Писательская рота - стр. 17
Обострился пансинусит, последствие простуды на фронте. Простуда была осложнена сильнейшей контузией. Слуцкого мучили постоянные головные боли, бессонница, депрессия. Надо было ложиться в госпиталь. Перенёс две тяжелейшие операции – трепанация черепа. Остался шрам над бровью. Но головные боли не ушли. Не спал ночами.
Один фронтовик, бывший командир стрелковой роты, рассказал мне однажды: войну он начал лейтенантом, в 1943 году, после окончания Ташкентского пехотного училища. Во время первых же боёв, ночью, немецкая разведка дважды утаскивала из роты бойцов. Командир батальона вызвал его и сказал, что, если это произойдёт и в третий раз, он, командир роты, загремит прямым ходом в штрафбат. После этого, когда наступала ночь, ротный не спал, ходил по траншее, заглядывал в землянки, пересчитывал своих бойцов, прислушивался к нейтральной полосе и на каждый шорох и подозрительный звук бросал за бруствер гранату «Ф-1». Войну, так же как и майор Слуцкий, мой ротный закончил в Австрии. До середины 1960-х продолжал служить. Спать по ночам научился только спустя пять лет после последних боёв в Австрии.
У Слуцкого, возможно, было нечто подобное, но, вдобавок ко всему, это нечто было осложнено ещё и контузией. А последствия контузии, как известно, не всегда лечатся.
Татьяна Кузовлева: «Война оставила Слуцкому не только шрамы на теле, но и в результате сильной контузии – стойкую, изнурительную бессонницу.
И – то ли война разбудила в нём одно удивительное свойство, то ли оно было врождённым, но он мог обходиться без часов. Они словно жили у него внутри – он в любой момент с точностью до минуты определял время».
Послевоенная жизнь поэта была скудной. А какой тогда могла быть жизнь поэта?
«Когда я впервые после войны приехал (в ноябре 1945) <в Москву>, я позвонил по телефону Сельвинскому, его жена спросила меня:
– Это студент Слуцкий?
– Нет, это майор Слуцкий, – ответил я надменно».
Таким, майором, и даже гвардии майором, он и останется в русской поэзии XX века. Но жить на первых порах было не на что. Поэтому время от времени уезжал в Харьков. «Как инвалид Отечественной войны второй группы я получал 810 рублей в месяц и две карточки. В Харькове можно было бы прожить, в Москве – нет… В Харькове можно было почти не думать о хлебе насущном». Какое-то время приплачивали ещё за ордена, потом выплаты отменили. Для фронтовиков эта государственная мера, пусть даже вынужденная – каждую копейку пускали на создание ядерной бомбы, – была сильнейшим моральным ударом.

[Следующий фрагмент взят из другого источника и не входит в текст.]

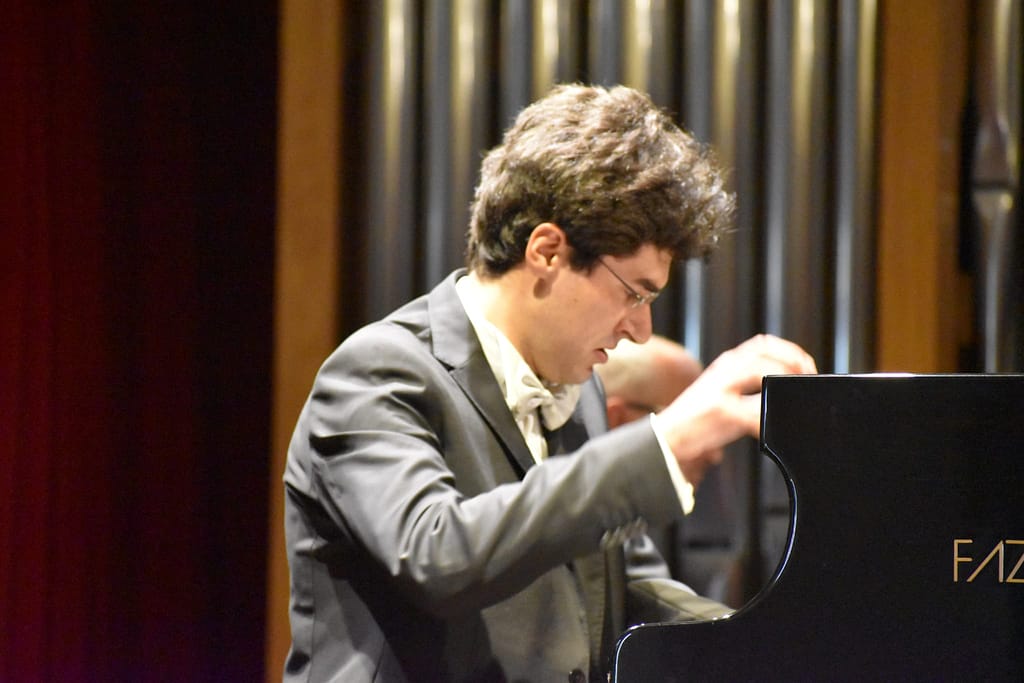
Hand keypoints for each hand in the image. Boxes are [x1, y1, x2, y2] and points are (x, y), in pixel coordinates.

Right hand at [654, 334, 816, 484]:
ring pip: (761, 372)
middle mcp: (724, 369)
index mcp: (726, 362)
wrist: (668, 437)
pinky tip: (772, 432)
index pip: (763, 343)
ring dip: (783, 382)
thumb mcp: (723, 391)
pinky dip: (769, 424)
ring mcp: (720, 389)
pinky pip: (755, 414)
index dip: (791, 351)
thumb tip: (787, 388)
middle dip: (794, 362)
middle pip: (765, 352)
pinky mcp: (720, 412)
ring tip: (794, 398)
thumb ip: (749, 384)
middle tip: (808, 378)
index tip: (807, 367)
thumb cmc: (699, 418)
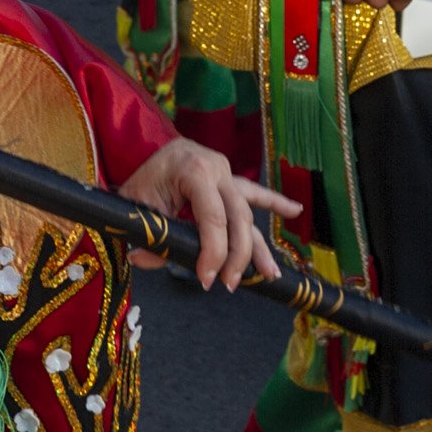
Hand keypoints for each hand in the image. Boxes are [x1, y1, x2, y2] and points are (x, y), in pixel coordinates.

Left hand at [118, 138, 299, 290]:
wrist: (145, 147)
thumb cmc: (142, 177)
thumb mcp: (137, 205)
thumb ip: (148, 235)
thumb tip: (144, 260)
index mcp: (194, 170)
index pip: (212, 217)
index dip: (213, 251)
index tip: (206, 279)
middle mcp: (217, 169)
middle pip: (237, 218)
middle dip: (237, 256)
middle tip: (230, 284)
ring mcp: (227, 174)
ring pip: (248, 213)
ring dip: (259, 245)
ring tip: (272, 272)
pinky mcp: (230, 180)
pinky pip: (255, 194)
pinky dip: (275, 202)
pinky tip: (295, 210)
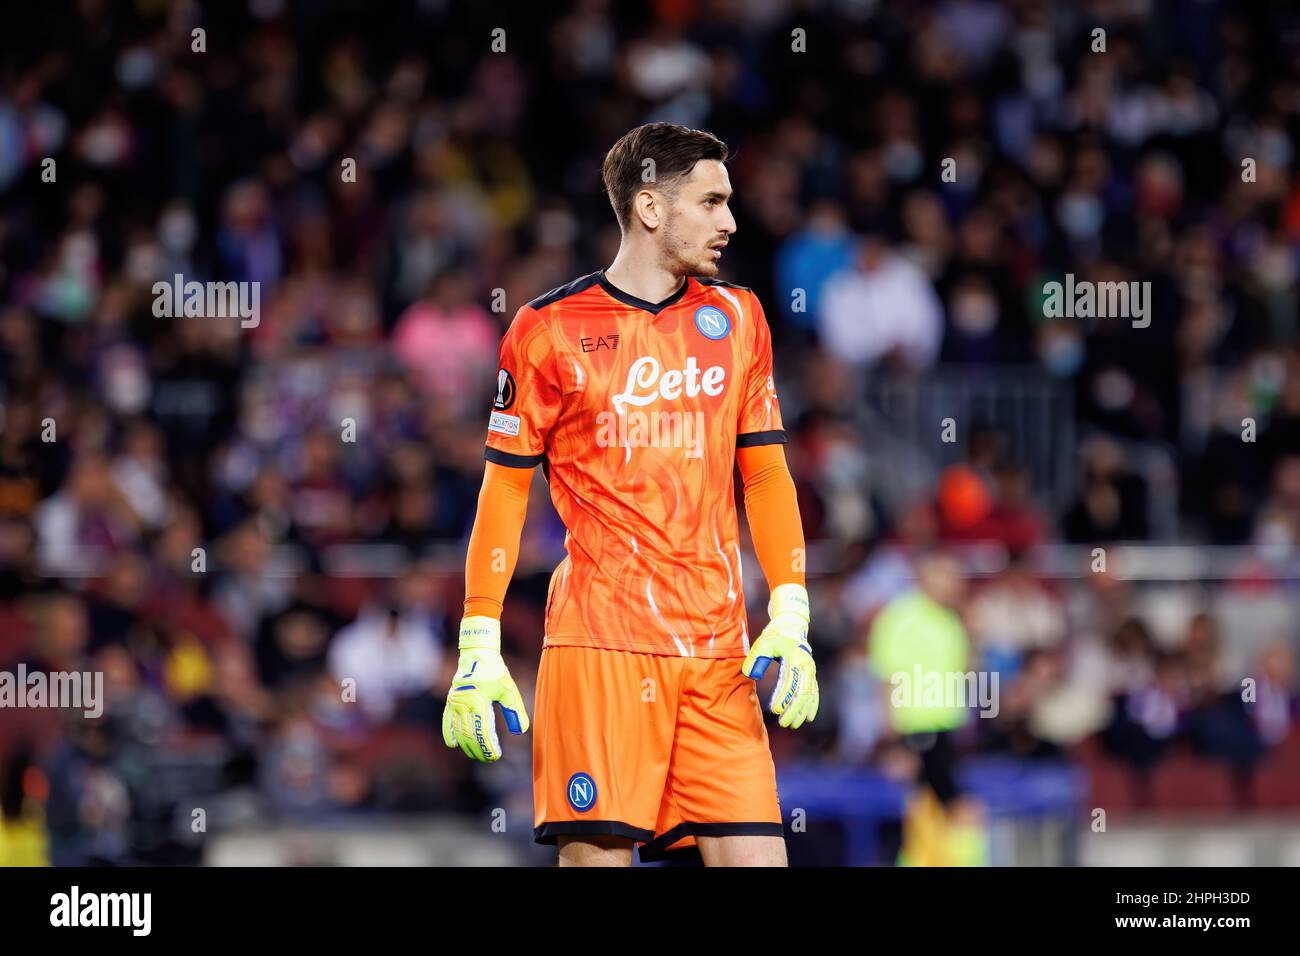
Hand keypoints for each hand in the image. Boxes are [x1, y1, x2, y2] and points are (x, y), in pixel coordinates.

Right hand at [441, 616, 529, 761]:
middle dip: (478, 750)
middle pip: (469, 736)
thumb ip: (515, 711)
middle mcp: (464, 705)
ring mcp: (455, 704)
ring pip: (458, 732)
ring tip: (476, 754)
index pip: (483, 733)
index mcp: (479, 703)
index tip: (495, 756)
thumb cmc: (495, 672)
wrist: (477, 655)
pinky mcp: (450, 701)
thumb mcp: (508, 690)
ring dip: (466, 746)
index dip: (488, 747)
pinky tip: (454, 744)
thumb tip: (521, 731)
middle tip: (488, 759)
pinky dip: (449, 734)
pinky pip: (446, 722)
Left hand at [741, 583, 818, 728]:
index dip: (784, 697)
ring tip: (792, 724)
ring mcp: (811, 670)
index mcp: (795, 658)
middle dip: (793, 709)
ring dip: (802, 711)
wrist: (791, 627)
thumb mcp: (763, 643)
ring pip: (809, 695)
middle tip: (783, 723)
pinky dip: (811, 706)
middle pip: (802, 692)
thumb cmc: (774, 636)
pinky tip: (807, 718)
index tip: (775, 710)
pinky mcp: (811, 674)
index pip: (791, 682)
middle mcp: (806, 665)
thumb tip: (752, 675)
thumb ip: (756, 658)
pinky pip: (814, 693)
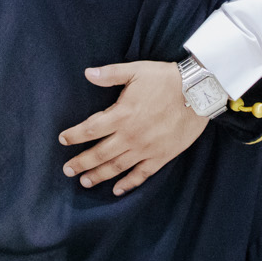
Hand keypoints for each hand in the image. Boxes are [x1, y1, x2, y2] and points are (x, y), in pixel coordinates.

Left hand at [57, 61, 206, 195]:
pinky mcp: (161, 157)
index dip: (74, 135)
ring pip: (117, 167)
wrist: (198, 93)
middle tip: (67, 170)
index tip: (63, 139)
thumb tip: (87, 73)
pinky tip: (117, 190)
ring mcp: (146, 149)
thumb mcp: (136, 70)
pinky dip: (128, 184)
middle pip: (99, 153)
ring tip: (85, 182)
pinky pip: (141, 175)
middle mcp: (131, 135)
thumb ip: (110, 74)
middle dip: (81, 163)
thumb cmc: (166, 79)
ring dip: (99, 176)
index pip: (90, 129)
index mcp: (122, 115)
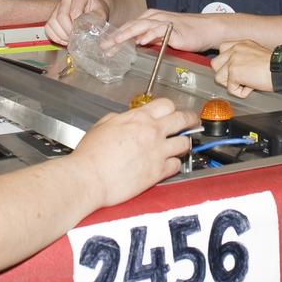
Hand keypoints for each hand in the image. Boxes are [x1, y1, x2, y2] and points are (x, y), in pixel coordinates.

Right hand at [44, 0, 109, 45]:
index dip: (78, 26)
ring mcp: (57, 6)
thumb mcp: (101, 14)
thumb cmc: (97, 11)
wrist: (94, 10)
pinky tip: (66, 39)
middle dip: (69, 32)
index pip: (74, 13)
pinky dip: (56, 37)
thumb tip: (85, 30)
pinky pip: (48, 28)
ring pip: (52, 23)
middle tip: (77, 40)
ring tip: (72, 40)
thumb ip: (95, 20)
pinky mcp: (52, 15)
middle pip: (61, 17)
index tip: (84, 34)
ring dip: (62, 36)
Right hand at [73, 98, 190, 207]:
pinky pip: (177, 165)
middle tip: (192, 122)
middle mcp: (152, 132)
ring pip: (185, 143)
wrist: (90, 177)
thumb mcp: (102, 125)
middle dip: (190, 119)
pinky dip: (175, 164)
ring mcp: (158, 152)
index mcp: (138, 118)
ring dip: (184, 143)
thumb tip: (126, 119)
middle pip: (183, 119)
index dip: (171, 108)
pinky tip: (169, 164)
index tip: (172, 112)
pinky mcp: (158, 171)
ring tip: (182, 145)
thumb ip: (120, 119)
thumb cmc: (91, 155)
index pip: (166, 105)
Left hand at [110, 10, 227, 51]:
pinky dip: (149, 35)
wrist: (208, 29)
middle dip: (116, 37)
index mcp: (150, 19)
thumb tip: (137, 43)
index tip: (104, 47)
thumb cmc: (188, 33)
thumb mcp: (164, 36)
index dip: (115, 37)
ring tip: (115, 43)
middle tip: (104, 46)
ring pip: (141, 26)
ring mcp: (164, 22)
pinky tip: (141, 41)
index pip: (129, 27)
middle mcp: (155, 17)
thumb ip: (150, 38)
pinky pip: (159, 30)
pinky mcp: (174, 28)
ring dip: (127, 35)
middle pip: (131, 26)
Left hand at [210, 40, 273, 97]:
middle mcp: (234, 50)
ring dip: (232, 84)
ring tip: (247, 83)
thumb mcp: (256, 53)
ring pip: (219, 78)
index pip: (222, 49)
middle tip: (240, 79)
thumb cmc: (276, 65)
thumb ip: (244, 56)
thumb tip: (236, 69)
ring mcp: (233, 61)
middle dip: (225, 74)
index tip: (234, 68)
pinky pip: (230, 89)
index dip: (226, 62)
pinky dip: (241, 92)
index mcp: (240, 44)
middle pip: (215, 64)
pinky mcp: (234, 73)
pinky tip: (252, 87)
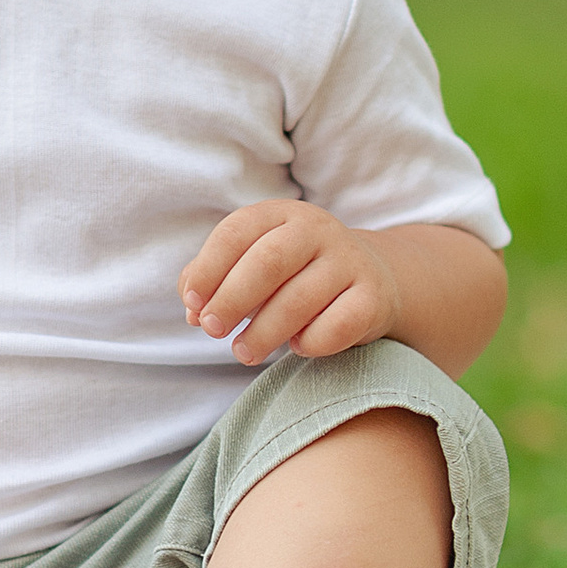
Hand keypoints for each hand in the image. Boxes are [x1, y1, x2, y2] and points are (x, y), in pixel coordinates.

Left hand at [179, 204, 403, 366]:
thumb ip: (214, 280)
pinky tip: (297, 347)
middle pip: (267, 263)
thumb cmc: (294, 275)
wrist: (371, 279)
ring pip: (299, 299)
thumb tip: (193, 310)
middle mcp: (318, 230)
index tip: (193, 305)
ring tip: (243, 352)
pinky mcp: (374, 297)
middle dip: (232, 300)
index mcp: (281, 214)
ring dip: (263, 333)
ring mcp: (350, 261)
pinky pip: (337, 325)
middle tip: (212, 330)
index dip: (208, 270)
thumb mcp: (253, 264)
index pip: (235, 233)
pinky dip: (309, 342)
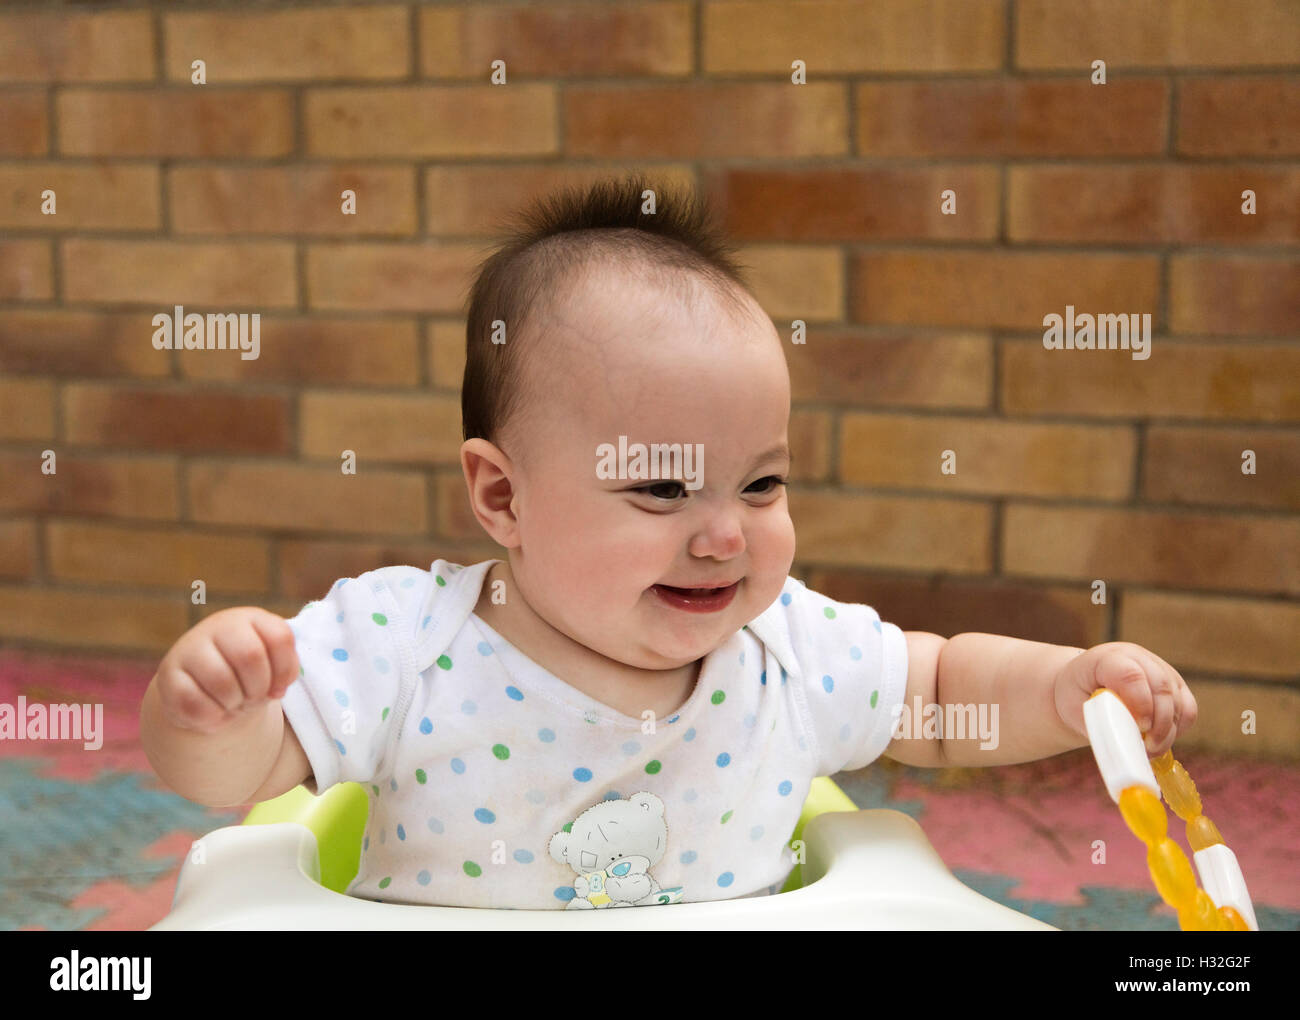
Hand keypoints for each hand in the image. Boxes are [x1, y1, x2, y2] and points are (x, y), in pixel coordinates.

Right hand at [153, 607, 298, 733]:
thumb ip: (284, 670)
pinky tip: (214, 712)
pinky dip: (213, 717)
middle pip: (251, 656)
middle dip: (258, 688)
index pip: (279, 637)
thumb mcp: (271, 667)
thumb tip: (277, 687)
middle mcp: (217, 626)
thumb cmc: (246, 677)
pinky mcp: (168, 677)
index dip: (285, 669)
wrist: (204, 692)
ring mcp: (189, 649)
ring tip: (233, 703)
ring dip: (235, 703)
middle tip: (253, 697)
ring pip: (222, 681)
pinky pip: (195, 704)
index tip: (279, 686)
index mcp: (249, 619)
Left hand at [1054, 641, 1196, 755]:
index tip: (1139, 727)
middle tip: (1148, 748)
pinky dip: (1179, 729)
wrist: (1082, 685)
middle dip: (1160, 723)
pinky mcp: (1174, 684)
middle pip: (1161, 687)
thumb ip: (1098, 725)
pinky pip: (1188, 709)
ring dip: (1169, 731)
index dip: (1139, 702)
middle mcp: (1137, 658)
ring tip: (1149, 749)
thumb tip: (1124, 746)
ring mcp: (1159, 668)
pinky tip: (1160, 740)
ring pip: (1179, 700)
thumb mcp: (1075, 709)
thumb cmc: (1076, 697)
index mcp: (1107, 658)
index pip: (1130, 674)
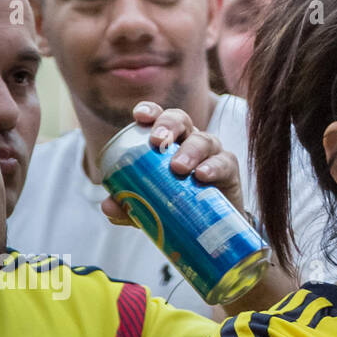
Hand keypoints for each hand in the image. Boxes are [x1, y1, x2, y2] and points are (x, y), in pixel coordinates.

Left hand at [101, 101, 242, 225]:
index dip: (150, 112)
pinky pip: (224, 162)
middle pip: (181, 120)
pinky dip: (214, 166)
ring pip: (204, 140)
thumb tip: (108, 206)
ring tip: (178, 167)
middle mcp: (189, 140)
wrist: (209, 225)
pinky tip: (202, 175)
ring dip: (190, 150)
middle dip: (169, 126)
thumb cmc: (175, 204)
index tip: (140, 117)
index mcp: (167, 142)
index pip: (159, 118)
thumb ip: (128, 205)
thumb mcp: (148, 205)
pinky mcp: (229, 169)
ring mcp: (211, 153)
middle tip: (157, 141)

После прозы волной пошли стихи.
Дружил с Давидом Самойловым и Сергеем Наровчатовым. У фронтовиков было много общего и кроме поэзии и литературных новостей.
Когда появлялись свободные деньги, покупал книги. Любил букинистические магазины, завёл знакомства с известными букинистами. Покупал книги, которые давно искал, и тогда, когда денег не хватало даже на еду.
Или:
Мерой времени всё ещё оставалась война. Боевые товарищи. Всю меру определяли они. Особенно погибшие. Они стояли над поэтом как иконы. Достаточно поднять глаза – вот они. Ни солгать, ни увильнуть – ни-ни, как под дулом автомата…
Илья Фаликов: «Странное было время. Стихи били фонтаном. Густо и регулярно проходили вечера поэзии – и в Политехническом, и в Литературном институте, и в Комаудитории МГУ, и во второй аудитории филологического факультета, и в университетском общежитии на Стромынке, и на многих других площадках».